Cheering your New Morning,
I love mornings. They open the gate to let in the day’s adventures. My morning river walks limber up my mind, soul and spirit since they are filled life’s unpredictability, which can be magical, sad, puzzling, humorous and or ??? They are perfect for getting me ready for the rest of my new day.
Have you noticed the flux of COMMON GOLDENEYES on the river? Sometimes 1 or 2 are present, then the next day there are 9 to 11, then they are totally absent to show up the following day in full force. Actually they should have left, because they are supposed to be thinking of the future generations, frolicking around up north in preparations for breeding. For us it is an uncustomary treat to see the young males cast their juvenile plumage aside and start show-casing their stunning adult attire.
There is male BUFFLEHEAD, who likes to hang out between Riverside Ave. and Laurel bridge. 2 weeks ago I saw a female with him, but now she is gone. It is odd to see him alone. BUFFLEHEADS usually hang out with their flock ..then again he seems quite contend foraging and diving at his own leisure. He should be up north as well, working on his mating skills.
I noticed a heavy decline of CLIFF SWALLOWS’ interest in nesting under the ledges of the Riverside Ave. bridge. Traditionally that has been their favorite breeding location. Robin, a river connoisseur, also noticed less CLIFF SWALLOW activity there. It appears that they they migrated to the other bridges. Now the ‘why’ questions are storming around in my head: Has the common danger of nest parasites invaded their old homesteads and doomed their usual remodeling as hazardous for their brood? Has the high, sandy sediment build up covered their mud spots, which they use for nest mortar? Did the heavy, late rains change their food source? I have noticed more NORTHERN Roughed-wing SWALLOWS at the Riverside Ave. bridge. They are crevice nesters, honing in on the light fixtures underneath the bridge. This spring I have observed a new NORTHERN Roughed-wing SWALLOWS behavior: they are chasing after their cousins in a menacing manner, at times tangle up with them in mid-air. It turns out that our path wood chips are their preferred nesting material. The NORTHERN Roughed-wing SWALLOWS clearly favor the Cedar chips and carefully select the best fibers, reminding me of people searching for the perfect piece of wood at lumber yards.

■ JOB A:
How would you say "Traditionally that has been their favorite breeding location." in Spanish, as it appears in the river walk notes?
■ JOB B:
Could you repeat the river walk notes word for word, starting at "Cheering your New" and ending at "stunning adult attire."?

Text data extracted from the pages
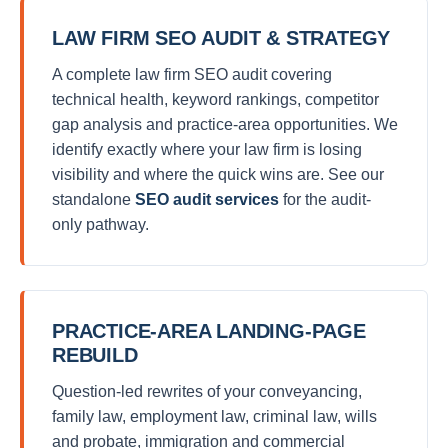
LAW FIRM SEO AUDIT & STRATEGY
A complete law firm SEO audit covering
technical health, keyword rankings, competitor
gap analysis and practice-area opportunities. We
identify exactly where your law firm is losing
visibility and where the quick wins are. See our
standalone
SEO audit services
for the audit-
only pathway.
PRACTICE-AREA LANDING-PAGE
REBUILD
Question-led rewrites of your conveyancing,
family law, employment law, criminal law, wills
and probate, immigration and commercial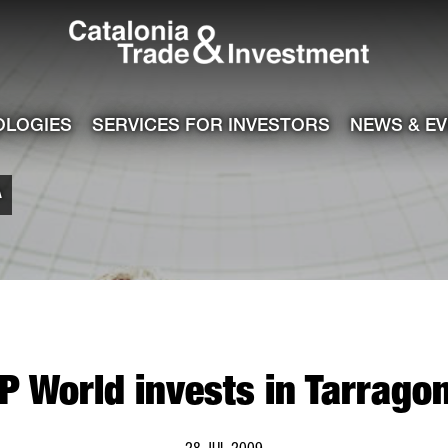
Catalonia Tra
ile
e channel
OLOGIES
SERVICES FOR INVESTORS
NEWS & E
A
P World invests in Tarrago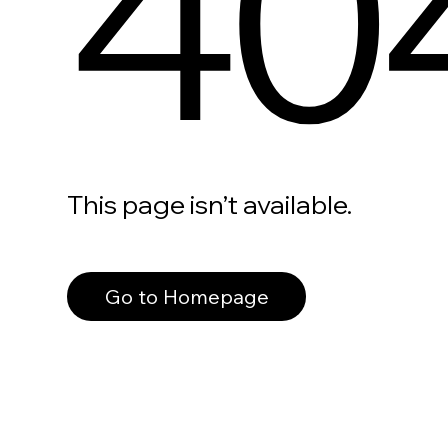
40
This page isn’t available.
Go to Homepage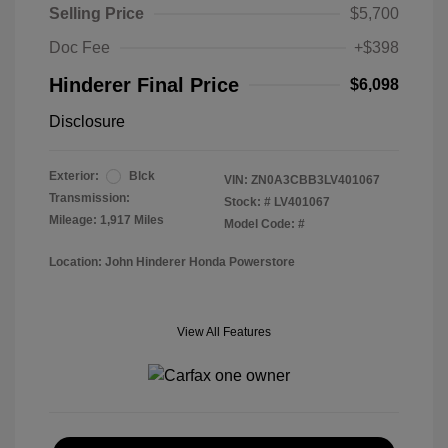
Selling Price
$5,700
Doc Fee
+$398
Hinderer Final Price
$6,098
Disclosure
Exterior:
Blck
VIN:
ZN0A3CBB3LV401067
Transmission:
Stock: #
LV401067
Mileage: 1,917 Miles
Model Code: #
Location: John Hinderer Honda Powerstore
View All Features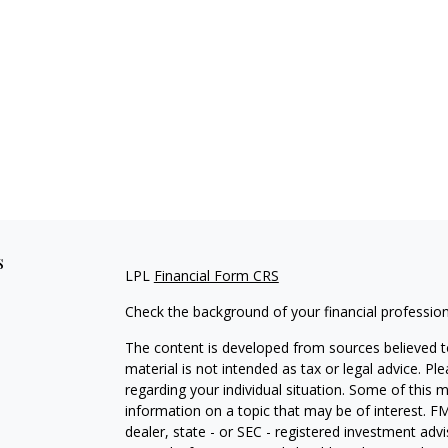
s
LPL
Financial Form CRS
Check the background of your financial professio
The content is developed from sources believed to
material is not intended as tax or legal advice. Pl
regarding your individual situation. Some of this
information on a topic that may be of interest. FM
dealer, state - or SEC - registered investment adv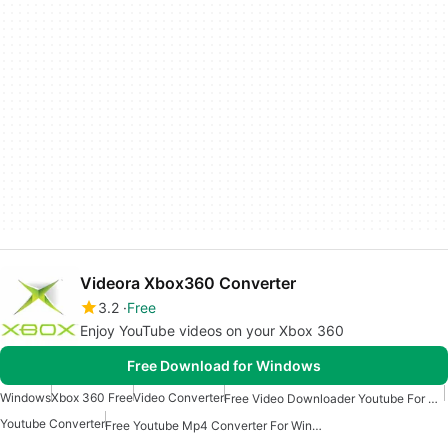
Videora Xbox360 Converter
3.2
Free
Enjoy YouTube videos on your Xbox 360
Free Download for Windows
Windows
Xbox 360 Free
Video Converter
Free Video Downloader Youtube For Windows
Youtube Converter
Free Youtube Mp4 Converter For Windows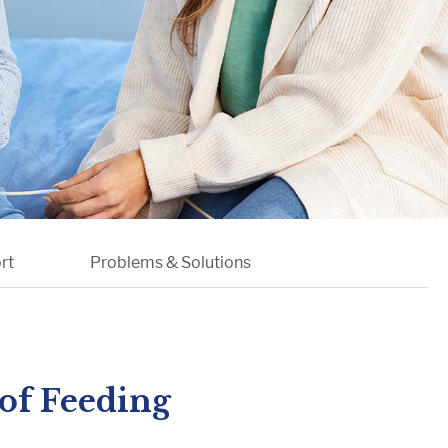
etabolism
l Conditions
rt
Problems & Solutions
of Feeding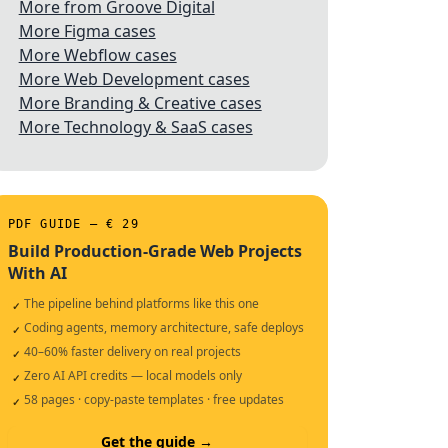
More from Groove Digital
More Figma cases
More Webflow cases
More Web Development cases
More Branding & Creative cases
More Technology & SaaS cases
PDF GUIDE — € 29
Build Production-Grade Web Projects
With AI
The pipeline behind platforms like this one
✓
Coding agents, memory architecture, safe deploys
✓
40–60% faster delivery on real projects
✓
Zero AI API credits — local models only
✓
58 pages · copy-paste templates · free updates
✓
Get the guide →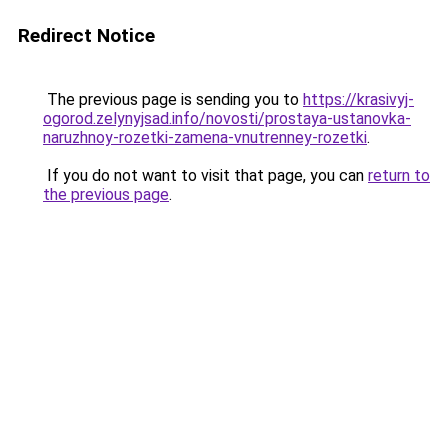
Redirect Notice
The previous page is sending you to
https://krasivyj-
ogorod.zelynyjsad.info/novosti/prostaya-ustanovka-
naruzhnoy-rozetki-zamena-vnutrenney-rozetki
.
If you do not want to visit that page, you can
return to
the previous page
.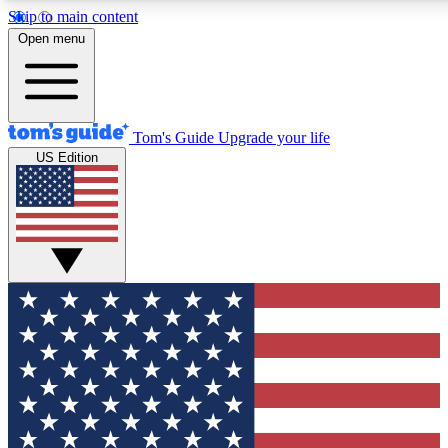
Skip to main content
12
24/7
30K+
Open menu
MEMBER FEATURES
ACCESS AVAILABLE
ACTIVE MEMBERS
Tom's Guide
Upgrade your life
US Edition
Exclusive Newsletters
Polls
Tech news direct to your inbox
Have your say in te
GET CLUB ACCESS QUICK
For the fastest way to join Tom's Guide Club enter your
email below. We'll send you a confirmation and sign you up
to our newsletter to keep you updated on all the latest news.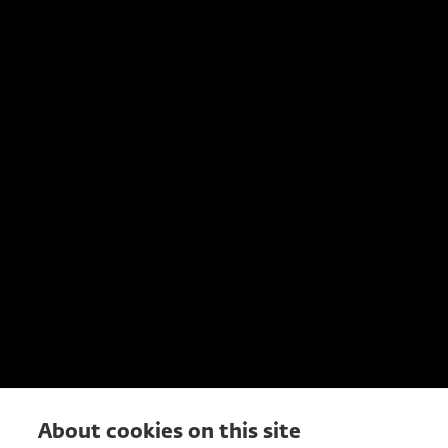
About cookies on this site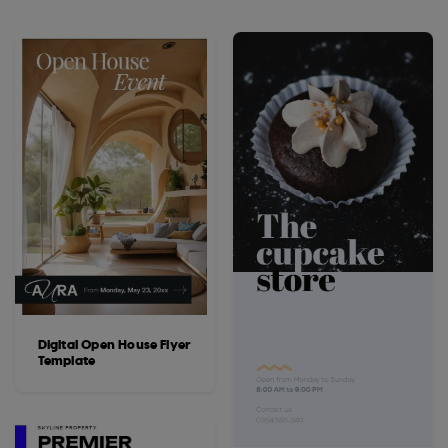
Digital Open House Flyer
Template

■ ANSWER A:
Tradicionalmente, ese ha sido su lugar de cría favorito.

■ ANSWER B:
Cheering your New Morning,
I love mornings. They open the gate to let in the day’s adventures. My morning river walks limber up my mind, soul and spirit since they are filled life’s unpredictability, which can be magical, sad, puzzling, humorous and or ??? They are perfect for getting me ready for the rest of my new day.
Have you noticed the flux of COMMON GOLDENEYES on the river? Sometimes 1 or 2 are present, then the next day there are 9 to 11, then they are totally absent to show up the following day in full force. Actually they should have left, because they are supposed to be thinking of the future generations, frolicking around up north in preparations for breeding. For us it is an uncustomary treat to see the young males cast their juvenile plumage aside and start show-casing their stunning adult attire.